However, some patients may not be able to access teledentistry due to the cost associated with owning a mobile phone or computer. Furthermore, teledentistry may be unsuitable for certain patient groups, such as those who are hard of hearing or who require additional communication aids. If remote interpreting services were not available, this would also be a significant barrier to those who do not speak English. Background distractions during phone calls may also interfere with how well messages are received and the lack of face-to-face interaction may be off-putting for some patients where depersonalisation can act as a significant barrier to communication.20

Medico-legal implications

The biggest concern surrounding teledentistry from a clinical point of view is the risk of misdiagnosis and subsequent mismanagement of a patient, which could lead to patient harm or medico-legal issues.19,20 Accuracy of diagnosis can be influenced by the quality of images received, which may be dependent on the cooperation of the patient and quality of IT devices owned by both the referrer and receiving dentist. Dental Protection, a UK-based dental indemnity provider, advises that dentists should always recommend the most appropriate route for patient care in line with their local public health and government guidelines.21 Dentists should only assess a patient remotely if they feel they can complete an adequate assessment and they should readily direct patients to local dental services when required. Remote prescribing should only be considered when clinically justified and face-to-face consultation is not possible.21

Conclusions

Teledentistry is an emerging field and has multiple potential applications in the field of paediatric dentistry. Appropriate use of a teledentistry system can help improve patient journeys, reduce waiting lists and reduce unnecessary face-to-face attendances, which is especially important to ensure patient safety during the current COVID-19 pandemic. However, care must be taken to ensure a clinician is confident in their diagnosis before discharging or delaying management of a patient. Medico-legal issues, financial implications and data protection also need to be fully considered before implementing such a service. Many of the uses of teledentistry highlighted in this service evaluation are applicable for both primary and secondary care. As COVID-19 restrictions ease, teledentistry can provide a useful adjunct in the areas discussed.

## TASK REQUIREMENTS
[a] In the teledentistry text, what kind of organization is Dental Protection said to be?
[b] Pick up the teledentistry text after its last sentence and carry it on for a short paragraph.

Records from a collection
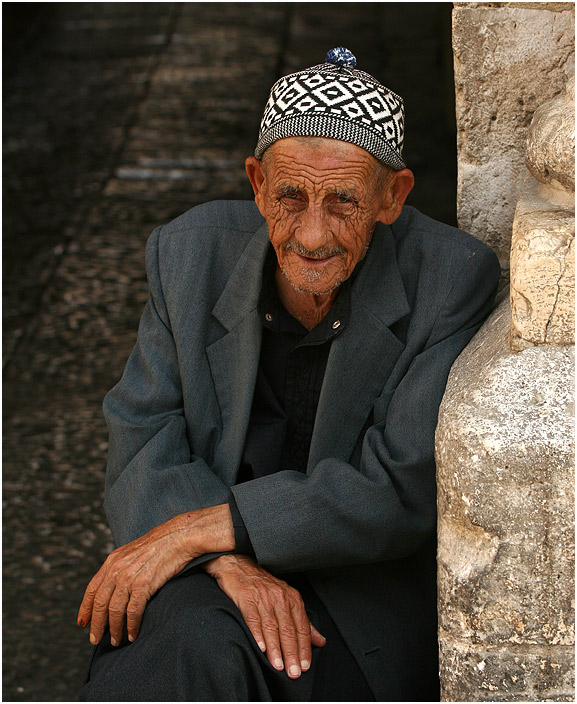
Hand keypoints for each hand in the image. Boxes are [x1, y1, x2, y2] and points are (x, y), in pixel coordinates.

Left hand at [77, 504, 233, 645]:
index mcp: (112, 560)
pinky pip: (133, 611)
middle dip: (96, 624)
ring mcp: (129, 576)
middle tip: (95, 639)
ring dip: (114, 629)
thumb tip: (115, 584)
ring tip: (115, 641)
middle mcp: (117, 569)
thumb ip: (121, 566)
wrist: (178, 536)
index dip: (85, 608)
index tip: (82, 622)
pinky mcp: (144, 584)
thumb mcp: (133, 551)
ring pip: (114, 610)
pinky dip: (131, 626)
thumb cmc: (160, 544)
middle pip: (100, 603)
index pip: (92, 588)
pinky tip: (132, 634)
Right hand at [203, 554, 325, 678]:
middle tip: (293, 672)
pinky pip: (253, 619)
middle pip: (288, 629)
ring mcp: (263, 598)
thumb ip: (303, 623)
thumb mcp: (287, 599)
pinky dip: (257, 634)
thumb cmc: (264, 586)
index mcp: (292, 598)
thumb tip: (320, 641)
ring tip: (278, 666)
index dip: (304, 647)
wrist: (239, 566)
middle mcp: (280, 598)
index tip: (305, 666)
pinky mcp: (246, 599)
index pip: (301, 627)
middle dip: (292, 652)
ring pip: (272, 627)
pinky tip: (261, 648)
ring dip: (276, 648)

## REPLIES
[a] A UK-based dental indemnity provider.

[b]
On a local level, the Child Dental Health Department at Newcastle Dental Hospital has adapted the referral triaging protocol to include telephone or video consultations. This has allowed for prioritisation of patients and rejection of inappropriate referrals without lengthy face-to-face consultations. It is likely that as initial contact via telephone continues, the system will be developed further and potentially integrated as a routine method for new patient contact. In addition, the referral criteria and associated paperwork are being revised in light of the information obtained from this review. Future areas to explore may include: a collaborative audit with other units to assess similarities and differences between services and geography; undertaking a similar review within the department to assess impact on referrers' practice; and collection of additional data in further work such as distance to hospital and travel time to further quantify the benefits to patients.